Similarly, through the UK Biobank-Exome Sequencing Consortium (UKB-ESC), DNA sequencing data has been linked to existing genetic and lifestyle data within the database, enabling researchers to produce new health insights to aid the discovery of new treatments. Previously featured in Nature Genetics, the UKB-ESC published an analysis of the initial data and its potential value in drug development. Nature Reviews Genetics has also featured a research highlight on this work in a previous publication.

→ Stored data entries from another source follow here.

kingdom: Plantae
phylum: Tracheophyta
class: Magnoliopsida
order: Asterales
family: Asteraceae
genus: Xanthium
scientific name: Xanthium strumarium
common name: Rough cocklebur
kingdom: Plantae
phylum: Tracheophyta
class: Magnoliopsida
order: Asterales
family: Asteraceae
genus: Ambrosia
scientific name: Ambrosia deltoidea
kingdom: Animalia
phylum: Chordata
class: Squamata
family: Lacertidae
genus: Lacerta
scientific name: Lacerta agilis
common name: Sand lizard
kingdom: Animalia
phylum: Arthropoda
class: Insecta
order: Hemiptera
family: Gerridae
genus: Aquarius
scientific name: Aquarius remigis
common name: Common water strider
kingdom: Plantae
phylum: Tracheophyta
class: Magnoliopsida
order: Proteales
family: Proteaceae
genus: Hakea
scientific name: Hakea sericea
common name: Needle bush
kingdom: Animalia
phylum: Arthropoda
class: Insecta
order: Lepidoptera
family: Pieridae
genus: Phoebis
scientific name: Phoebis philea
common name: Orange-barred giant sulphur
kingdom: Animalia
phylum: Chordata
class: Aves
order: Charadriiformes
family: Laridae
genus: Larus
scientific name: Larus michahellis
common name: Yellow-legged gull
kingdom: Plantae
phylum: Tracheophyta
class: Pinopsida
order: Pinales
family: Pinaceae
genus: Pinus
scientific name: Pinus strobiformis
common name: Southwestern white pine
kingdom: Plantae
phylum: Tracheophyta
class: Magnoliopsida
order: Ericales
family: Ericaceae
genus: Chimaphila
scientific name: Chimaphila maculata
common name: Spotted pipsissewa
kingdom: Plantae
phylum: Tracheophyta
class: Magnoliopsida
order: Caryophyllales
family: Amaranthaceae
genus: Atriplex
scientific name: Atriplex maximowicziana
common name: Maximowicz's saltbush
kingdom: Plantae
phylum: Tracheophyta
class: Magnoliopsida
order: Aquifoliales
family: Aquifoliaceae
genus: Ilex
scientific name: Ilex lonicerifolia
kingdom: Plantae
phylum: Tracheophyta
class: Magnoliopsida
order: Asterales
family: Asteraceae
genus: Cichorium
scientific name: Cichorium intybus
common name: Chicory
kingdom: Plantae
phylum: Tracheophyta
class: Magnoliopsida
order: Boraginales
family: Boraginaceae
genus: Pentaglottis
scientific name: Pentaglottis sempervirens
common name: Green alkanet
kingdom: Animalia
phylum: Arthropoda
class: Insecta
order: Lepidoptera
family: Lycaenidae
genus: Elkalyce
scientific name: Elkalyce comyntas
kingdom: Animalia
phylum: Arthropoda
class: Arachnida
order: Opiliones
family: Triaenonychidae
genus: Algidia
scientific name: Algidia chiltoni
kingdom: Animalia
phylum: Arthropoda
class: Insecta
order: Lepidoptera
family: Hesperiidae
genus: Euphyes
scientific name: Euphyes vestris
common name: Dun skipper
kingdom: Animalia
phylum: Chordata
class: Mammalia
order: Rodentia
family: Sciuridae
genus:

The final data set, published in July 2022, is available to approved researchers through the cloud-based UKB Research and Analysis Platform.

“Without the 500,000 participants who generously volunteered to take part in the UK Biobank – none of this would be possible,” said Joe Szustakowski, vice president, Translational Bioinformatics, Informatics and Predictive Sciences. “The research they helped catalyze will enable the scientific community to better understand the underlying mechanisms of diseases, to identify and prosecute novel drug targets, and to generate testable hypotheses about which patients are most likely to benefit from certain treatments.”

“These are critical steps in our efforts to address unmet medical needs and improve human health.”

This research empowers the scientific community to make significant advancements in developing novel treatment options by better informing the underlying mechanisms of diseases in different patient populations, with the goal of understanding which patients are most likely to benefit from certain treatments to improve access to tailored therapeutic options.

“One of our top priorities is to identify novel drug targets. If a gene is associated with a disease or other phenotype of interest, that suggests its protein product is a potential drug target,” Szustakowski said. “We also use these data to characterize and prioritize targets. This allows us to predict the potential biological consequences of drugging a specific target. These approaches will help more deeply investigate our portfolio and address unmet medical needs.”

“The new protein profiling data is a major enhancement to the UKB resource,” he added. “Proteins are functional molecules that perform the majority of biological tasks at the cellular level. The UKB-PPP data will enable the scientific community to connect the dots between genetic information, environmental factors, and human health and disease.”

The breadth of data across participants from different ancestral, demographic and phenotypic backgrounds underscores the importance of involving diverse groups in all facets of clinical research to inform the future of drug development and discovery.  

“These datasets serve as the foundation for generating insights in the drug discovery process, and our path-breaking research teams will use them to enable new discoveries and advancements,” said Szustakowski. “Bristol Myers Squibb’s ‘precision discovery’ approach focuses on causal biology, identified by applying predictive analytics to biomedical data resources, to help build drug development programs that are faster, more targeted and barrier breaking, ultimately bringing new treatments to patients in need.”